Efficient numerical methods are devised for unsteady free surface motions of inviscid fluids and viscous fluids. For inviscid fluids, a numerical method which can be easily implemented is developed and for viscous fluids, a general method is proposed.
For inviscid fluids, the governing equation becomes a Laplace``s equation, which is treated here by means of a series expansion of the velocity potential. The free surface is represented with a height function. The present method is applied to surface gravity waves and Faraday resonances for the stability and accuracy of the method.
For an example of versatility of the numerical method, unsteady motions of sink flows having a free surface are studied numerically. First, for a line sink, results on dip formation are obtained corroborating with Tyvand``s series solution[Phys.

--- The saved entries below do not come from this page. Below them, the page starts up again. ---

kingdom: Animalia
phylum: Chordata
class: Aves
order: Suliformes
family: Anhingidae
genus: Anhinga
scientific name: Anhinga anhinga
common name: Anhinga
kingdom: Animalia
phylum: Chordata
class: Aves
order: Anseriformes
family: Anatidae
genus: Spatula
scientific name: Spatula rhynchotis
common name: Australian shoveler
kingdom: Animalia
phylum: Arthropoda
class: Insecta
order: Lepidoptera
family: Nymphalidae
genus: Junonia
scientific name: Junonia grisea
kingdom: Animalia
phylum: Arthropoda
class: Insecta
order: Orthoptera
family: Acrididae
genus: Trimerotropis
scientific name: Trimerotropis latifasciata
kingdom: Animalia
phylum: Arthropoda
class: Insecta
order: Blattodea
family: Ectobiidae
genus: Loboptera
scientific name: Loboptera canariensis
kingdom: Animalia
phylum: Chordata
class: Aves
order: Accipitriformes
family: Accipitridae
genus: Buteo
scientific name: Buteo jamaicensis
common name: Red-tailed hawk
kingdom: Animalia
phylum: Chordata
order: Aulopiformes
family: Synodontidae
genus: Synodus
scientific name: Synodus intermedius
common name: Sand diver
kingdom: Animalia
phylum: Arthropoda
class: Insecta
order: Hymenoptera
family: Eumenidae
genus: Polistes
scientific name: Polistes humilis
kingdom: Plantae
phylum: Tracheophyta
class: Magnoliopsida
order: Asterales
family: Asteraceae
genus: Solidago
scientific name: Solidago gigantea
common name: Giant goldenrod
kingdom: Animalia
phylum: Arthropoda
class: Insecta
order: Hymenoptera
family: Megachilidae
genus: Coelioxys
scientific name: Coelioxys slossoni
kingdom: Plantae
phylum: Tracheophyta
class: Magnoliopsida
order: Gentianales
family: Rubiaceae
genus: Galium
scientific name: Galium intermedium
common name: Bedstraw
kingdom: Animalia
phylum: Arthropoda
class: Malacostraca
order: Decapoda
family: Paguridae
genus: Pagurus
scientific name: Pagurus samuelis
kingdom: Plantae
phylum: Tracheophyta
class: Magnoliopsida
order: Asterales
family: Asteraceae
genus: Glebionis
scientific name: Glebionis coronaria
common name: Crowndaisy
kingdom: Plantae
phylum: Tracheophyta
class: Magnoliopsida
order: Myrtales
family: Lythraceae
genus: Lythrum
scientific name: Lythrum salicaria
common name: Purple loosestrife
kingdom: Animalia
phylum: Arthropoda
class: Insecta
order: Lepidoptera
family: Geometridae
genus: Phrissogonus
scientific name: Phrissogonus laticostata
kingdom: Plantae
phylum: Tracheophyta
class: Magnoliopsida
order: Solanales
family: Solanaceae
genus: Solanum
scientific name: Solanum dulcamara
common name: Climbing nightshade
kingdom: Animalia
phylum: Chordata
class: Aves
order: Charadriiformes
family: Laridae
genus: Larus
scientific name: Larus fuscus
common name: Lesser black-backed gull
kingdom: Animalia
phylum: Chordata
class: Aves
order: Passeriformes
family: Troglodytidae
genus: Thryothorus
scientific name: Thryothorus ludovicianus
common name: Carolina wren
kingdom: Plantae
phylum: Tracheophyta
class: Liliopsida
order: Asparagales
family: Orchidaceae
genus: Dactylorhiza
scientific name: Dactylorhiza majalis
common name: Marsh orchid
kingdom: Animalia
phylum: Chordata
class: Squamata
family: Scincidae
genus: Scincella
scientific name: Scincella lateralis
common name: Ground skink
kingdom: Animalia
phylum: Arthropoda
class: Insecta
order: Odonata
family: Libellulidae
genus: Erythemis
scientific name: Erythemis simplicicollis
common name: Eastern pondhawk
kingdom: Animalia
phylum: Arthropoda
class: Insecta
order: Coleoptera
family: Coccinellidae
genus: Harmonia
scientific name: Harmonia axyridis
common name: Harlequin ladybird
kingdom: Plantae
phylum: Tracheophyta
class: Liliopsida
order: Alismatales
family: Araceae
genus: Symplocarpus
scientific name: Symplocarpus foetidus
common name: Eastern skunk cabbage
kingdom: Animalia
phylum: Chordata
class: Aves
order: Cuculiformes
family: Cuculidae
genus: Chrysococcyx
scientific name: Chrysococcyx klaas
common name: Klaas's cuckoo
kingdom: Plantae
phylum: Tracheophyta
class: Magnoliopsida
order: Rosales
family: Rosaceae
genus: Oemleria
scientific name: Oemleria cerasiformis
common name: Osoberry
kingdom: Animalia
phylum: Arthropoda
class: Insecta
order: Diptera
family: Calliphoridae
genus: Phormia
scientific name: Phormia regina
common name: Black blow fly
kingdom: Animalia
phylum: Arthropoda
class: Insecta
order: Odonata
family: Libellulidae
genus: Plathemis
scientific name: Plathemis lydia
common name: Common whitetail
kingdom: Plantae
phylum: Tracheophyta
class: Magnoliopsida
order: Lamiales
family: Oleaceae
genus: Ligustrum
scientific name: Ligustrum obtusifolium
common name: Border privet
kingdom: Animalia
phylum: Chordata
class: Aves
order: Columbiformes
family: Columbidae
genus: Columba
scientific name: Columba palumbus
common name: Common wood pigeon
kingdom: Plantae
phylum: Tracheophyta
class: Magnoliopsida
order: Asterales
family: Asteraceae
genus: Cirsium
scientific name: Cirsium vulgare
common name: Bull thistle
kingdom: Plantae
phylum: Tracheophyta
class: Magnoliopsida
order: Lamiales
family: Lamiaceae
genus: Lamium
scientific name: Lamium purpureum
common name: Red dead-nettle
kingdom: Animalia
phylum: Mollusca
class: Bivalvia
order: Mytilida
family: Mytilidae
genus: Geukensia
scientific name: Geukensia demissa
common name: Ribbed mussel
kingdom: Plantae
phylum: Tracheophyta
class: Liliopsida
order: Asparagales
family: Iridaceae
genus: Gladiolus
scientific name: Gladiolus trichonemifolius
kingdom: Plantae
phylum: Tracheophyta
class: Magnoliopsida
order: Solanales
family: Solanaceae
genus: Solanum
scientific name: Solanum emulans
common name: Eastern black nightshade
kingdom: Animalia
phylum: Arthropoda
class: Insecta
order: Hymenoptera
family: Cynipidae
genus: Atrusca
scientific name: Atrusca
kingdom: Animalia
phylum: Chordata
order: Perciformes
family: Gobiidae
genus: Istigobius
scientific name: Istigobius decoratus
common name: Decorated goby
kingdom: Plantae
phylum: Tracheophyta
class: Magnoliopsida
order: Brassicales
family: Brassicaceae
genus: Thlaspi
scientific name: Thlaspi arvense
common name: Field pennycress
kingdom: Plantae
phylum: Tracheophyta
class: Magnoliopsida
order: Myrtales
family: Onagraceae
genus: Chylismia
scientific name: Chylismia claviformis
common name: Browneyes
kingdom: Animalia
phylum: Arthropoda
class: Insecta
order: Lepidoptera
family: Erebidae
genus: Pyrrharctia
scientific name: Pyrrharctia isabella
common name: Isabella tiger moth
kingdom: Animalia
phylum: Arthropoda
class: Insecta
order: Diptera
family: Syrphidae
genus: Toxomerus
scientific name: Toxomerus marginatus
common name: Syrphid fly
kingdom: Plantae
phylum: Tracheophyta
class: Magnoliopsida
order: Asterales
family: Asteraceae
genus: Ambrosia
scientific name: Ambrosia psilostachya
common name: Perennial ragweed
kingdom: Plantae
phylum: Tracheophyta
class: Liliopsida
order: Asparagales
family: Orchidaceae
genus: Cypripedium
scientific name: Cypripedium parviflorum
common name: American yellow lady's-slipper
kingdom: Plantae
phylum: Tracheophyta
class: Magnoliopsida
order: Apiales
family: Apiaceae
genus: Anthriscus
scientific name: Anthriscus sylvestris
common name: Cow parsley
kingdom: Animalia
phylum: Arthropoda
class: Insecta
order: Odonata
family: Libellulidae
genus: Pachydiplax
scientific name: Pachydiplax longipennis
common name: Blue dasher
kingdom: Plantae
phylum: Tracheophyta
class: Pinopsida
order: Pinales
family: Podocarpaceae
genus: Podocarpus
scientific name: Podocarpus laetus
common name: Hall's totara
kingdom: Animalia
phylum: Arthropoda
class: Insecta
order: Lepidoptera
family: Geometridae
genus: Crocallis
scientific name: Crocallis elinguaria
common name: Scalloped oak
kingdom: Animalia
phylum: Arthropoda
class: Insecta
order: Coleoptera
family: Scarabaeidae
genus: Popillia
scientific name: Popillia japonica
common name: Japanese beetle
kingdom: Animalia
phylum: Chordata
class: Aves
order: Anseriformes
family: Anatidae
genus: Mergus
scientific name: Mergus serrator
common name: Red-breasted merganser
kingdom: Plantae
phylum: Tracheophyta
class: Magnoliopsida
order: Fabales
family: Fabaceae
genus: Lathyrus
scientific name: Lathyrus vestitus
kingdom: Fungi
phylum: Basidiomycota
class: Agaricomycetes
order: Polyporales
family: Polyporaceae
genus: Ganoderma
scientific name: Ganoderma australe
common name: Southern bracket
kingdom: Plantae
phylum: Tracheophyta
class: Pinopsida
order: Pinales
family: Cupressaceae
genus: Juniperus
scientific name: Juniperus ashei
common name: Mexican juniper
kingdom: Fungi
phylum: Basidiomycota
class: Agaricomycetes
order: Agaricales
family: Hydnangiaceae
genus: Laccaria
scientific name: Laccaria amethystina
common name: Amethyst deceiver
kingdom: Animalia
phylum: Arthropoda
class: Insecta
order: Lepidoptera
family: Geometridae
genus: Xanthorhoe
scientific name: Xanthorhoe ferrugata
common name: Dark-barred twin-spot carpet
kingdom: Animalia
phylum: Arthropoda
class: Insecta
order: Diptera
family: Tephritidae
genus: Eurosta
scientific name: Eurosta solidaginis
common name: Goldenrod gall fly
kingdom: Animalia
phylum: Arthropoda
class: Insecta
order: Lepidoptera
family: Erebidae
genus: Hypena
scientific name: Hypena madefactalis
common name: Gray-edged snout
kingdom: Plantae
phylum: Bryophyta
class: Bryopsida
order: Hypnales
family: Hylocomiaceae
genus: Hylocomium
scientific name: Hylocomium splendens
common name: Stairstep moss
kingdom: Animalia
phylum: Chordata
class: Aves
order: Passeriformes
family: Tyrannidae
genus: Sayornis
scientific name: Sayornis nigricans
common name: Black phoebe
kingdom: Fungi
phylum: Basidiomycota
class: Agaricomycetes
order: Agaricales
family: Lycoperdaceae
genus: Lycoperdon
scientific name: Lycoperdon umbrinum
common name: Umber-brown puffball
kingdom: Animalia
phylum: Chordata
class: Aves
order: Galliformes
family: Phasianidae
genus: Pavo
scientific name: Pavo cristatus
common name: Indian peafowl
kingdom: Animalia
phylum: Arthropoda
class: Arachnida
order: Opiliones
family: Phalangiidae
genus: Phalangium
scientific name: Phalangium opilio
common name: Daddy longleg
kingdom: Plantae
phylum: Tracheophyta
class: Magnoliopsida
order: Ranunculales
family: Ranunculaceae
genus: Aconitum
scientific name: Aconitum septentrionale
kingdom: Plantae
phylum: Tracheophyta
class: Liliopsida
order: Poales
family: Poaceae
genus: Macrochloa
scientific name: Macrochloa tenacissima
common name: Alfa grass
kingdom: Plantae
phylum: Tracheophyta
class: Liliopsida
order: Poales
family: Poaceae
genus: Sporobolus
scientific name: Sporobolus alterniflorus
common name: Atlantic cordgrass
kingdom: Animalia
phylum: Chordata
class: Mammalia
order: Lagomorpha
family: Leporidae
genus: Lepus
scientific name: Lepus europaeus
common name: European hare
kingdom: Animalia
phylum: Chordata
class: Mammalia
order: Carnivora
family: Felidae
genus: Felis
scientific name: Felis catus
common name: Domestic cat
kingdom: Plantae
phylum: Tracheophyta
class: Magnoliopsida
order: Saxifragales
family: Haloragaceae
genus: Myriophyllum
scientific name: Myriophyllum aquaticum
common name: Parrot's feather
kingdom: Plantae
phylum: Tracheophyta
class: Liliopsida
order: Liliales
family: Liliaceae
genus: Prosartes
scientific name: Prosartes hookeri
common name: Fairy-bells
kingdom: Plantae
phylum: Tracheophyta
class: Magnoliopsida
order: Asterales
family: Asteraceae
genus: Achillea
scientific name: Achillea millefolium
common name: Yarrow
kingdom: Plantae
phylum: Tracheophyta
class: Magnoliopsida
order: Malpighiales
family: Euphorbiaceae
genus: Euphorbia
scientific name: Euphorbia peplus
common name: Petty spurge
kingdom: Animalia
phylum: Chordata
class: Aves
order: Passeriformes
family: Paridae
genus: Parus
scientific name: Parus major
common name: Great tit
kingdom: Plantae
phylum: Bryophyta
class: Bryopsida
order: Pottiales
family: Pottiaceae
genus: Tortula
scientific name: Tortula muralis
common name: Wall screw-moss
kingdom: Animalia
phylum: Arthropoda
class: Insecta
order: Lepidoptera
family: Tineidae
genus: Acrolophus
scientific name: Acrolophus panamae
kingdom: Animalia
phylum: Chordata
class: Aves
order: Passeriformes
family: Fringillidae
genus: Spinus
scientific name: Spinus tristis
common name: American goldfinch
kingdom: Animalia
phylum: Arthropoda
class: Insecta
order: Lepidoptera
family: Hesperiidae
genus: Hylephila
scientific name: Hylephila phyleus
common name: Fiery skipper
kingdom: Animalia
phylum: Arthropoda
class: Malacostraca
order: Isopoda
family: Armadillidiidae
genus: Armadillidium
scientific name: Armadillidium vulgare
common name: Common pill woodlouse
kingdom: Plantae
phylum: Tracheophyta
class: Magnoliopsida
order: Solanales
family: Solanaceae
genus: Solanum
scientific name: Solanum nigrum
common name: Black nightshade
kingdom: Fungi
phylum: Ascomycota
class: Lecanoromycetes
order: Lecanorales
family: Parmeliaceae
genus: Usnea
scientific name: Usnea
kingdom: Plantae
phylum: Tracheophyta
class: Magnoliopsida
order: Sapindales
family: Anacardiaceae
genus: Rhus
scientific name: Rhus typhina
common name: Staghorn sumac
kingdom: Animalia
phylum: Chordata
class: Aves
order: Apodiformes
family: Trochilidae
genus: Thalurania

Fluids A 4, 671 (1992)],except for small disagreements for large t owing to the finiteness of calculational domain of our numerical approach. Next, to investigate the drain size effect in dip formations, free surface flows due to a sink array are considered. With increasing r, a parameter for the drain size, the effective sink strength $q_eff$ is found to decrease, which we argue to be in the scaling law: $q_eff/q_0=r^ε$ where $q_0$ is the total sink strength and \epsilon is a constant. Overall, the drain size effect is small compared with the other effects due to the submerged depth or the total sink strength.
For viscous fluids, marker particles are used for the free surface representation and a particle simulation technique is adopted, where a momentum equation in Lagrangian coordinates is solved. The numerical method is applied to surface gravity waves which is usually very hard to approach with numerical methods for viscous flows. The numerical results was found to be accurate even with a coarse grid system.